Humphrey Bogart was the son of a New York couple, a socially prominent doctor and an artist. He had a rather lackluster Broadway career mostly playing juveniles. In late 1934 the playwright Robert Sherwood, suggested to the producer-director, Arthur Hopkins, that Bogart would be good as the ex-football player, Boze, in his new play The Petrified Forest. Hopkins decided instead to cast him as the gangster, Duke Mantee. The role was unlike any Bogart had ever played. The play opened, with Leslie Howard as Alan Squire and Bogart as Duke Mantee, on January 7, 1935. According to Bogart’s biographers A.M. Sperber and Eric Lax, “Audiences literally gasped when he entered with his two days’ growth of beard and prison pallor, his shuffling gait and menacing mannerisms. The gangster John Dillinger had recently escaped from prison and his image was fresh in everyone’s mind, which added an eerie realism to the play. Mantee’s necessary paleness allowed Bogart to play the part without makeup, and rather than put on what would be seen as fake stubble, he allowed his own heavy beard to grow and kept it trimmed in a scraggly fashion. The New York Post reported that people asked for seats close enough for them to see Mantee’s beard.” The play was a hit, and Bogart’s performance was a critical success.
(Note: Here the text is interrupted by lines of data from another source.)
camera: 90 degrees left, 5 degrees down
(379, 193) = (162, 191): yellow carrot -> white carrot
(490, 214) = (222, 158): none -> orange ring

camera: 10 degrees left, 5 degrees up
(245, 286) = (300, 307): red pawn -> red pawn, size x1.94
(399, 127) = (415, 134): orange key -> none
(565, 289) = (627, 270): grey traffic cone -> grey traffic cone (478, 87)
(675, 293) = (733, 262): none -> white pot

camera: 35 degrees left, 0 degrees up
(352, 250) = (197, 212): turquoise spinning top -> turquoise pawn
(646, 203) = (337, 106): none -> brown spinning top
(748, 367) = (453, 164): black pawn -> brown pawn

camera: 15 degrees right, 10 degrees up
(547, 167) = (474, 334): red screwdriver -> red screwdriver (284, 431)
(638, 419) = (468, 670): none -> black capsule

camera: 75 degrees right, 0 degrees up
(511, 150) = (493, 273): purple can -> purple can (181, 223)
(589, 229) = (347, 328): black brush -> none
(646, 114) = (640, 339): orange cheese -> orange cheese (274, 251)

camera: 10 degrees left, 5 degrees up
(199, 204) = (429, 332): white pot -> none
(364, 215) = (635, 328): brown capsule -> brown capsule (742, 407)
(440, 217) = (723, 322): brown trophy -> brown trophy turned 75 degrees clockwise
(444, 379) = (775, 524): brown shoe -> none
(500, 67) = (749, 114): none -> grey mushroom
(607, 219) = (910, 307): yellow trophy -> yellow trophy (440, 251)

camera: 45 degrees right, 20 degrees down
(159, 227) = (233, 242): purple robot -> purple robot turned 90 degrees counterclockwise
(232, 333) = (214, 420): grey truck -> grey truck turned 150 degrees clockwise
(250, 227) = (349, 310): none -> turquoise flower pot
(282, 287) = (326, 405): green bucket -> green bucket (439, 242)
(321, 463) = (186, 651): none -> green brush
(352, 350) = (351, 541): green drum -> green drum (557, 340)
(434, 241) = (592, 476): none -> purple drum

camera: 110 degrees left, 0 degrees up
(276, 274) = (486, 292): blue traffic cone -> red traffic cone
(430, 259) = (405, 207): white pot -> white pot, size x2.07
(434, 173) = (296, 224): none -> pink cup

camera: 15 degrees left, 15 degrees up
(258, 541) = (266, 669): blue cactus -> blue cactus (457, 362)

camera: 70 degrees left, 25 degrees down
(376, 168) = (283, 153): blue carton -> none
Howard, who co-starred on Broadway, owned the movie rights to the play. He made his acceptance of the role of Alan Squire contingent on Bogart playing Duke Mantee. The role catapulted Bogart into a Warner Brothers contract in Hollywood, first as a heavy, then as a star. The character you’ll see tonight is not the heroic Bogart that evolved later in the 40s, after The Maltese Falcon and Casablanca. Sherwood said, about Duke Mantee, “There is, about him, one quality of resemblance to (the hero) Alan Squire: he too is unmistakably doomed.” All the characters that meet here in The Petrified Forest, say Sperber and Lax, are symbolically petrified – Mantee, Squire, the grandfather who used to be an Indian fighter, the ex-football player Boze dreaming of his days of glory, the banker’s wife who left her dreams of being an actress to marry her husband. All except Bette Davis’ character, Gabrielle Maple, who still has dreams and lives for her hopes.
We’ve shown movies at the library for eight months, mostly Paramount and Columbia pictures, with a few Universal films thrown in, and this is the first Warner Brothers movie we’ve shown. No other studio could have made this picture. Warners, aside from owning the gangster genre with James Cagney and Edward G. Robinson (who was the man Warners would have replaced Bogart with had Howard not insisted), was the studio with a social conscience. Throughout the hard times of the 1930s, Warners pictures spoke about the Depression and tried to tell it like it was. The look of the pictures mirrored that message – the sets and costumes look gritty and everyday. Thanks for coming, and we hope you enjoy the movie.